Prenatal choline supplementation can protect rats against cognitive deficits induced by status epilepticus induced by the cholinergic agent pilocarpine [J. Neurosci. 20 (2000) 1]. In the present day, we have extended this novel finding by investigating the effects of pre- and postnatal choline supplementation in memory deficits associated with status epilepticus induced with kainic acid (KA). In the first experiment pregnant rats received a normal, choline-supplemented, or choline deficient diet starting on the 11th day of gestation and continuing until postnatal (P) 7. At P42, rats were given a convulsant dosage of KA. Two weeks following the KA-induced status epilepticus rats underwent testing of visual-spatial memory using the Morris water maze test. Rats receiving supplemental choline performed better in the water maze than the deficient and control groups. Moreover, the activity of hippocampal choline acetyltransferase was 18% lower in the choline deficient animals as compared with the other two groups. In the second experiment we administered KA to P35 rats that had been given a normal diet. Following the status epilepticus the rats were given a choline-supplemented or control diet for 4 weeks and then tested in the water maze. Rats receiving choline supplementation performed far better than rats receiving a regular diet. This study demonstrates that choline supplementation prior to or following KA-induced status epilepticus can protect rats from memory deficits induced by status epilepticus.     
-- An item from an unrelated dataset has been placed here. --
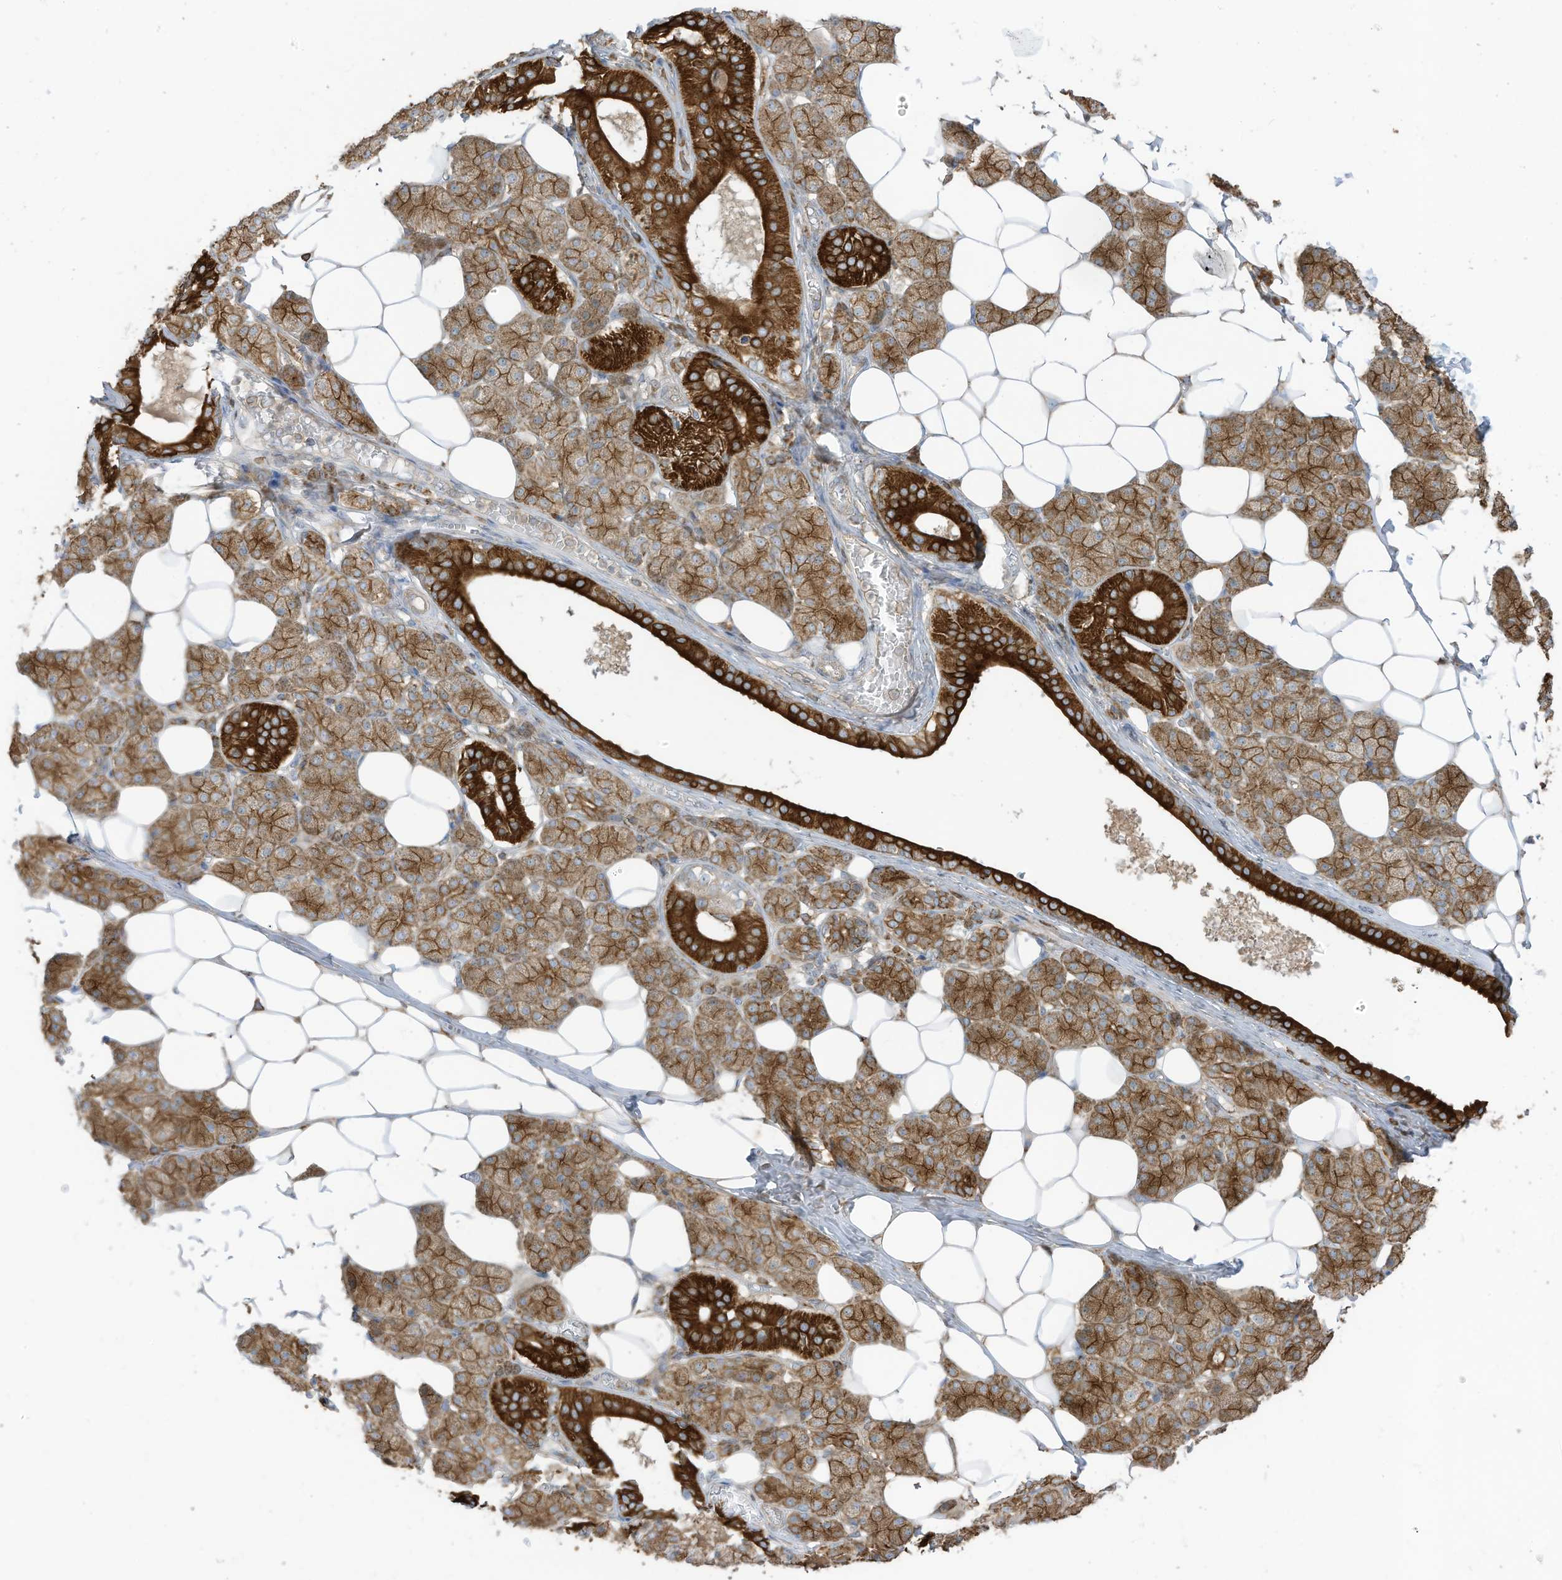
{"staining": {"intensity": "strong", "quantity": ">75%", "location": "cytoplasmic/membranous"}, "tissue": "salivary gland", "cell_type": "Glandular cells", "image_type": "normal", "snomed": [{"axis": "morphology", "description": "Normal tissue, NOS"}, {"axis": "topography", "description": "Salivary gland"}], "caption": "The image displays immunohistochemical staining of benign salivary gland. There is strong cytoplasmic/membranous expression is seen in about >75% of glandular cells.", "gene": "CGAS", "patient": {"sex": "female", "age": 33}}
Diphenyl diselenide diet intake improves spatial learning and memory deficits in hypothyroid female rats

Cognitive deficits have been observed in different animal models of adult-onset hypothyroidism. Thus, this study was delineated to evaluate whether diphenyl diselenide, an organoselenium compound with neuroprotective and antioxidant properties, could afford protection against the detrimental effects of hypothyroidism on behavioral parameters. Hypothyroidism condition was induced in female rats by continuous exposure to methimazole (MTZ) at 20 mg/100 ml in the drinking water, during 3 months. MTZ-induced hypothyroid rats were fed with either standard or a diet containing 5 ppm of diphenyl diselenide for 3 months. Behavioral assessments were performed monthly, in the following order: elevated plus maze, open field and Morris water maze. The levels of thyroid hormones in the animals exposed to MTZ were lower than control until the end of experimental period. The rats exposed to MTZ had a significant weight loss from the first month, which was not modified by diphenyl diselenide supplementation. In elevated plus maze test, MTZ exposure caused a reduction on the number of entries of animals in closed arms, which was avoided by diphenyl diselenide supplementation. In Morris water maze, the parameters latency to reach the platform and distance performed to find the escape platform in the test session were significantly greater in MTZ group when compared to control. These cognitive deficits observed in MTZ-induced hypothyroid rats were restored by dietary diphenyl diselenide. The group fed with diphenyl diselenide alone exhibited a better spatial learning and memory capability in some parameters of Morris water maze when compared to the control group. In summary, our data provide evidence of the effectiveness of dietary diphenyl diselenide in improving the performance of control and hypothyroid rats in the water maze test.